▸ Objective
Render every line of the entries below as a Markdown table with the columns "Row" and "Line", numbering the rows in order and omitting blank lines.

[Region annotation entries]
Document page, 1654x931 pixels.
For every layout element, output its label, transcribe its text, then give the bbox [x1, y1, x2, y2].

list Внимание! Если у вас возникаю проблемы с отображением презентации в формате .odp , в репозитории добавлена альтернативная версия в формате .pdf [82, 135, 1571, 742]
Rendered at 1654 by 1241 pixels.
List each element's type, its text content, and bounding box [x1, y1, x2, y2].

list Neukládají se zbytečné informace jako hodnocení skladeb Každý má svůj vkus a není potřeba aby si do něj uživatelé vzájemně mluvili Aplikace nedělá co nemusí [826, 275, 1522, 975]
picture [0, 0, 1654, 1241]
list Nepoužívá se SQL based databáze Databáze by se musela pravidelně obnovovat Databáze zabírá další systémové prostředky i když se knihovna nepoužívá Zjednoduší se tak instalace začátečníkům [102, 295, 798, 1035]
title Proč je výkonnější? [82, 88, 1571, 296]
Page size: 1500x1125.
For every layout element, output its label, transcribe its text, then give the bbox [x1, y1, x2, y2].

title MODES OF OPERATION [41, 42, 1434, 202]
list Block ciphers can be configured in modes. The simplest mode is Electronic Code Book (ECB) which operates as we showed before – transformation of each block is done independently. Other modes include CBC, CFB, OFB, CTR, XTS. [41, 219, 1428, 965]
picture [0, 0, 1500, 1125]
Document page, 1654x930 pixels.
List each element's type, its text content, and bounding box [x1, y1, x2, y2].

▸ The response
| Row | Line |
|---|---|
| 1 | Document page, 1654x931 pixels. |
| 2 | For every layout element, output its label, transcribe its text, then give the bbox [x1, y1, x2, y2]. |
| 3 | list Внимание! Если у вас возникаю проблемы с отображением презентации в формате .odp , в репозитории добавлена альтернативная версия в формате .pdf [82, 135, 1571, 742] |
| 4 | Rendered at 1654 by 1241 pixels. |
| 5 | List each element's type, its text content, and bounding box [x1, y1, x2, y2]. |
| 6 | list Neukládají se zbytečné informace jako hodnocení skladeb Každý má svůj vkus a není potřeba aby si do něj uživatelé vzájemně mluvili Aplikace nedělá co nemusí [826, 275, 1522, 975] |
| 7 | picture [0, 0, 1654, 1241] |
| 8 | list Nepoužívá se SQL based databáze Databáze by se musela pravidelně obnovovat Databáze zabírá další systémové prostředky i když se knihovna nepoužívá Zjednoduší se tak instalace začátečníkům [102, 295, 798, 1035] |
| 9 | title Proč je výkonnější? [82, 88, 1571, 296] |
| 10 | Page size: 1500x1125. |
| 11 | For every layout element, output its label, transcribe its text, then give the bbox [x1, y1, x2, y2]. |
| 12 | title MODES OF OPERATION [41, 42, 1434, 202] |
| 13 | list Block ciphers can be configured in modes. The simplest mode is Electronic Code Book (ECB) which operates as we showed before – transformation of each block is done independently. Other modes include CBC, CFB, OFB, CTR, XTS. [41, 219, 1428, 965] |
| 14 | picture [0, 0, 1500, 1125] |
| 15 | Document page, 1654x930 pixels. |
| 16 | List each element's type, its text content, and bounding box [x1, y1, x2, y2]. |